La proposition de loi sur les ondes électromagnétiques a été adoptée le 29 janvier 2015 en deuxième lecture à l’Assemblée nationale. Un texte fortement amoindri lors de son passage au Sénat mais qui obligera néanmoins les opérateurs à une concertation avec les élus lors de l’implantation de toute nouvelle antenne relais. Décryptage.

Renvoyé en commission en 2013, adopté en première lecture par les députés en janvier 2014, la proposition de loi relative aux ondes électromagnétiques a été largement transformée avant d’être votée au Sénat en juin 2014, et finalement adoptée à l’Assemblée ce 29 janvier 2015. Fin de parcours législatif pour ce texte qui prône sobriété, transparence et concertation.

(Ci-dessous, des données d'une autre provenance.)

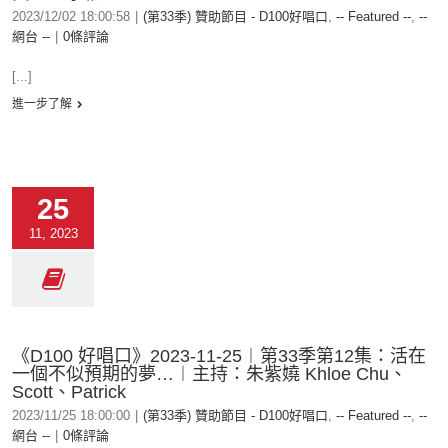
2023/12/02 18:00:58
|
(第33季) 贊助節目 - D100好唱口
,
-- Featured --
,
--
網台 --
|
0條評論
[...]
進一步了解
25
11, 2023
《D100 好唱口》2023-11-25︱第33季第12集：活在
一個不似預期的夢…︱主持：朱紫嬈 Khloe Chu、
Scott、Patrick
2023/11/25 18:00:00
|
(第33季) 贊助節目 - D100好唱口
,
-- Featured --
,
--
網台 --
|
0條評論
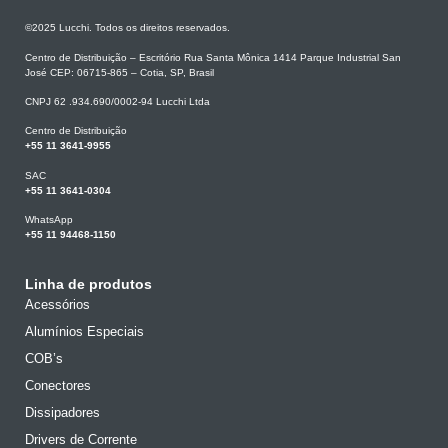
©2025 Lucchi. Todos os direitos reservados.
Centro de Distribuição – Escritório Rua Santa Mônica 1414 Parque Industrial San
José CEP: 06715-865 – Cotia, SP, Brasil
CNPJ 62 .934.690/0002-94 Lucchi Ltda
Centro de Distribuição
+55 11 3641-9955
SAC
+55 11 3641-0304
WhatsApp
+55 11 94468-1150
Linha de produtos
Acessórios
Alumínios Especiais
COB’s
Conectores
Dissipadores
Drivers de Corrente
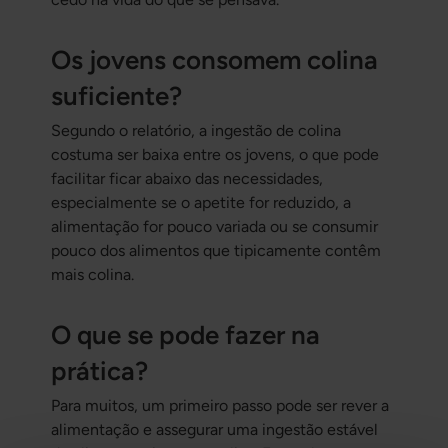
Os jovens consomem colina
suficiente?
Segundo o relatório, a ingestão de colina
costuma ser baixa entre os jovens, o que pode
facilitar ficar abaixo das necessidades,
especialmente se o apetite for reduzido, a
alimentação for pouco variada ou se consumir
pouco dos alimentos que tipicamente contêm
mais colina.
O que se pode fazer na
prática?
Para muitos, um primeiro passo pode ser rever a
alimentação e assegurar uma ingestão estável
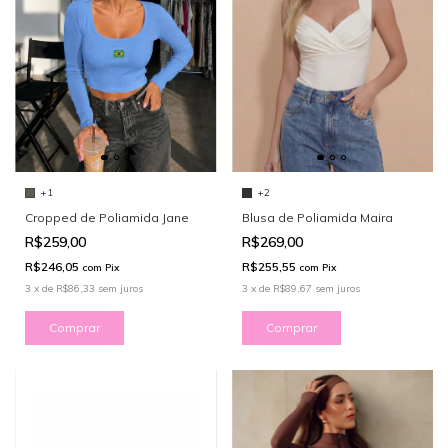
+2
+1
Blusa de Poliamida Maira
Cropped de Poliamida Jane
R$269,00
R$259,00
R$255,55
R$246,05
com
Pix
com
Pix
3
x
de
R$89,67
sem juros
3
x
de
R$86,33
sem juros
Comprar
Comprar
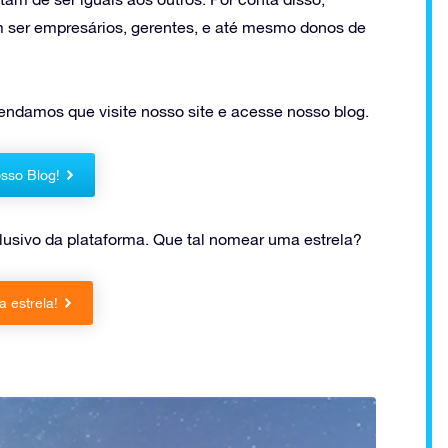
 ser empresários, gerentes, e até mesmo donos de
ndamos que visite nosso site e acesse nosso blog.
sso Blog!
clusivo da plataforma. Que tal nomear uma estrela?
 estrela!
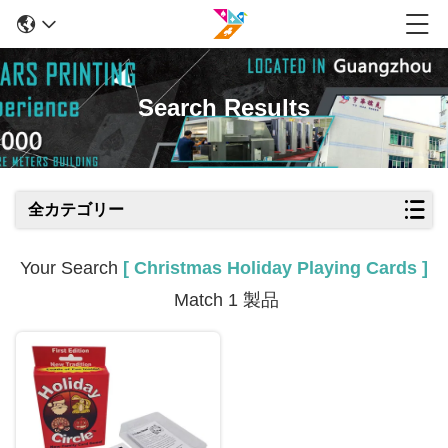
Search Results
全カテゴリー
Your Search
[ Christmas Holiday Playing Cards ]
Match 1 製品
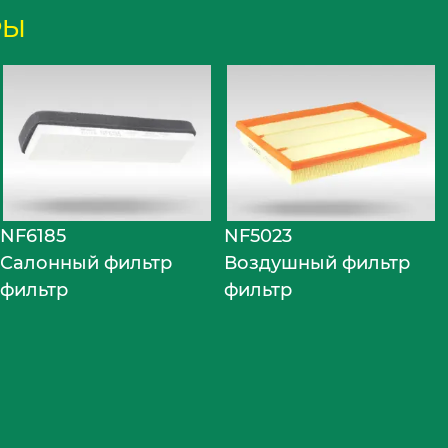
РЫ
NF6185
NF5023
Салонный фильтр
Воздушный фильтр
фильтр
фильтр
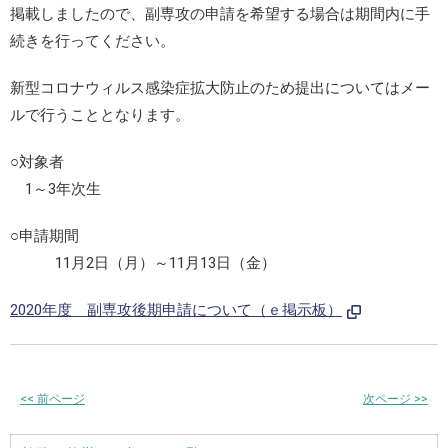
掲載しましたので、副専攻の申請を希望する場合は期間内に手
続きを行ってください。
新型コロナウィルス感染症拡大防止のため提出についてはメー
ルで行うこととなります。
○対象者
1～3年次生
○申請期間
11月2日（月）～11月13日（金）
2020年度 副専攻後期申請について（ｅ掲示板）
<<
前ページ
次ページ
>>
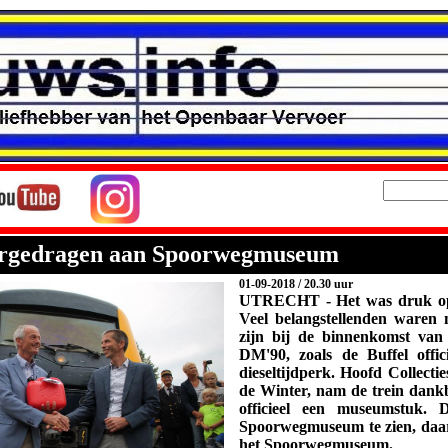
ergedragen aan Spoorwegmuseum
01-09-2018
/ 20.30 uur
UTRECHT -
Het was druk o
Veel belangstellenden waren
zijn bij de binnenkomst van
DM'90, zoals de Buffel offi
dieseltijdperk. Hoofd Collect
de Winter, nam de trein dankb
officieel een museumstuk. 
Spoorwegmuseum te zien, daar
het Spoorwegmuseum.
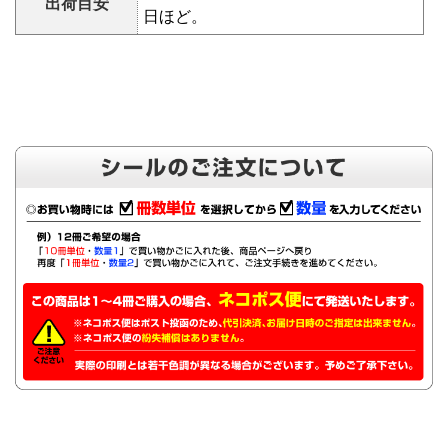
出荷目安
日ほど。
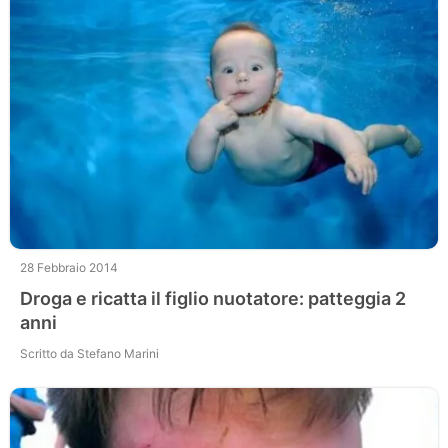
28 Febbraio 2014
Droga e ricatta il figlio nuotatore: patteggia 2
anni
Scritto da Stefano Marini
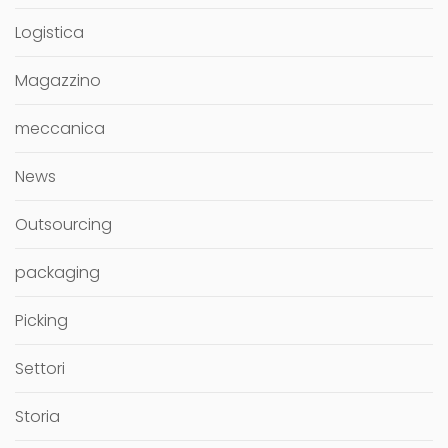
Logistica
Magazzino
meccanica
News
Outsourcing
packaging
Picking
Settori
Storia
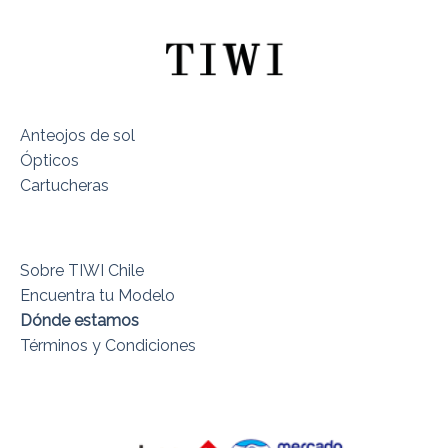
Anteojos de sol
Ópticos
Cartucheras
Sobre TIWI Chile
Encuentra tu Modelo
Dónde estamos
Términos y Condiciones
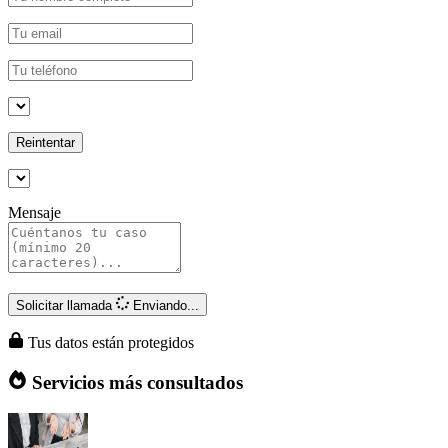
Reintentar
Mensaje
Solicitar llamada
Enviando...
Tus datos están protegidos
Servicios más consultados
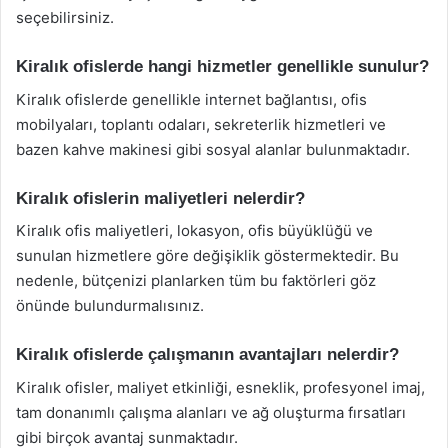
seçebilirsiniz.
Kiralık ofislerde hangi hizmetler genellikle sunulur?
Kiralık ofislerde genellikle internet bağlantısı, ofis
mobilyaları, toplantı odaları, sekreterlik hizmetleri ve
bazen kahve makinesi gibi sosyal alanlar bulunmaktadır.
Kiralık ofislerin maliyetleri nelerdir?
Kiralık ofis maliyetleri, lokasyon, ofis büyüklüğü ve
sunulan hizmetlere göre değişiklik göstermektedir. Bu
nedenle, bütçenizi planlarken tüm bu faktörleri göz
önünde bulundurmalısınız.
Kiralık ofislerde çalışmanın avantajları nelerdir?
Kiralık ofisler, maliyet etkinliği, esneklik, profesyonel imaj,
tam donanımlı çalışma alanları ve ağ oluşturma fırsatları
gibi birçok avantaj sunmaktadır.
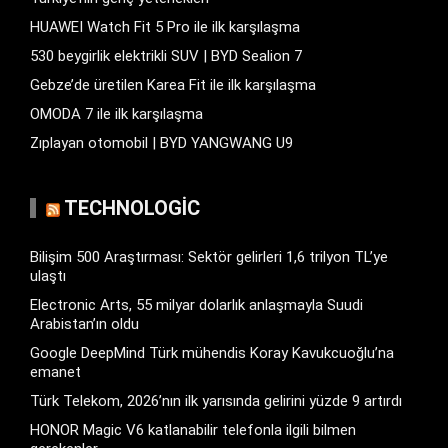
HUAWEI Watch Fit 5 Pro ile ilk karşılaşma
530 beygirlik elektrikli SUV | BYD Sealion 7
Gebze’de üretilen Karea Fit ile ilk karşılaşma
OMODA 7 ile ilk karşılaşma
Zıplayan otomobil | BYD YANGWANG U9
TECHNOLOGIC
Bilişim 500 Araştırması: Sektör gelirleri 1,6 trilyon TL’ye
ulaştı
Electronic Arts, 55 milyar dolarlık anlaşmayla Suudi
Arabistan’ın oldu
Google DeepMind Türk mühendis Koray Kavukcuoğlu’na
emanet
Türk Telekom, 2026’nın ilk yarısında gelirini yüzde 9 artırdı
HONOR Magic V6 katlanabilir telefonla ilgili bilmen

Priartem, une association dédiée aux risques liés aux ondes électromagnétiques, reste très critique vis-à-vis d’un texte « très amoindri après la première lecture ». Elle a néanmoins appelé les députés à le voter. Mais de quoi s’agit-il ? Rien de moins que la première loi dédiée à l’impact des ondes électromagnétiques sur l’environnement et la santé. « Il marque une première étape dans la reconnaissance par la loi de la nécessité de réguler le développement de la téléphonie mobile et de toutes les applications sans fil », assure Janine Le Calvez de Priartem.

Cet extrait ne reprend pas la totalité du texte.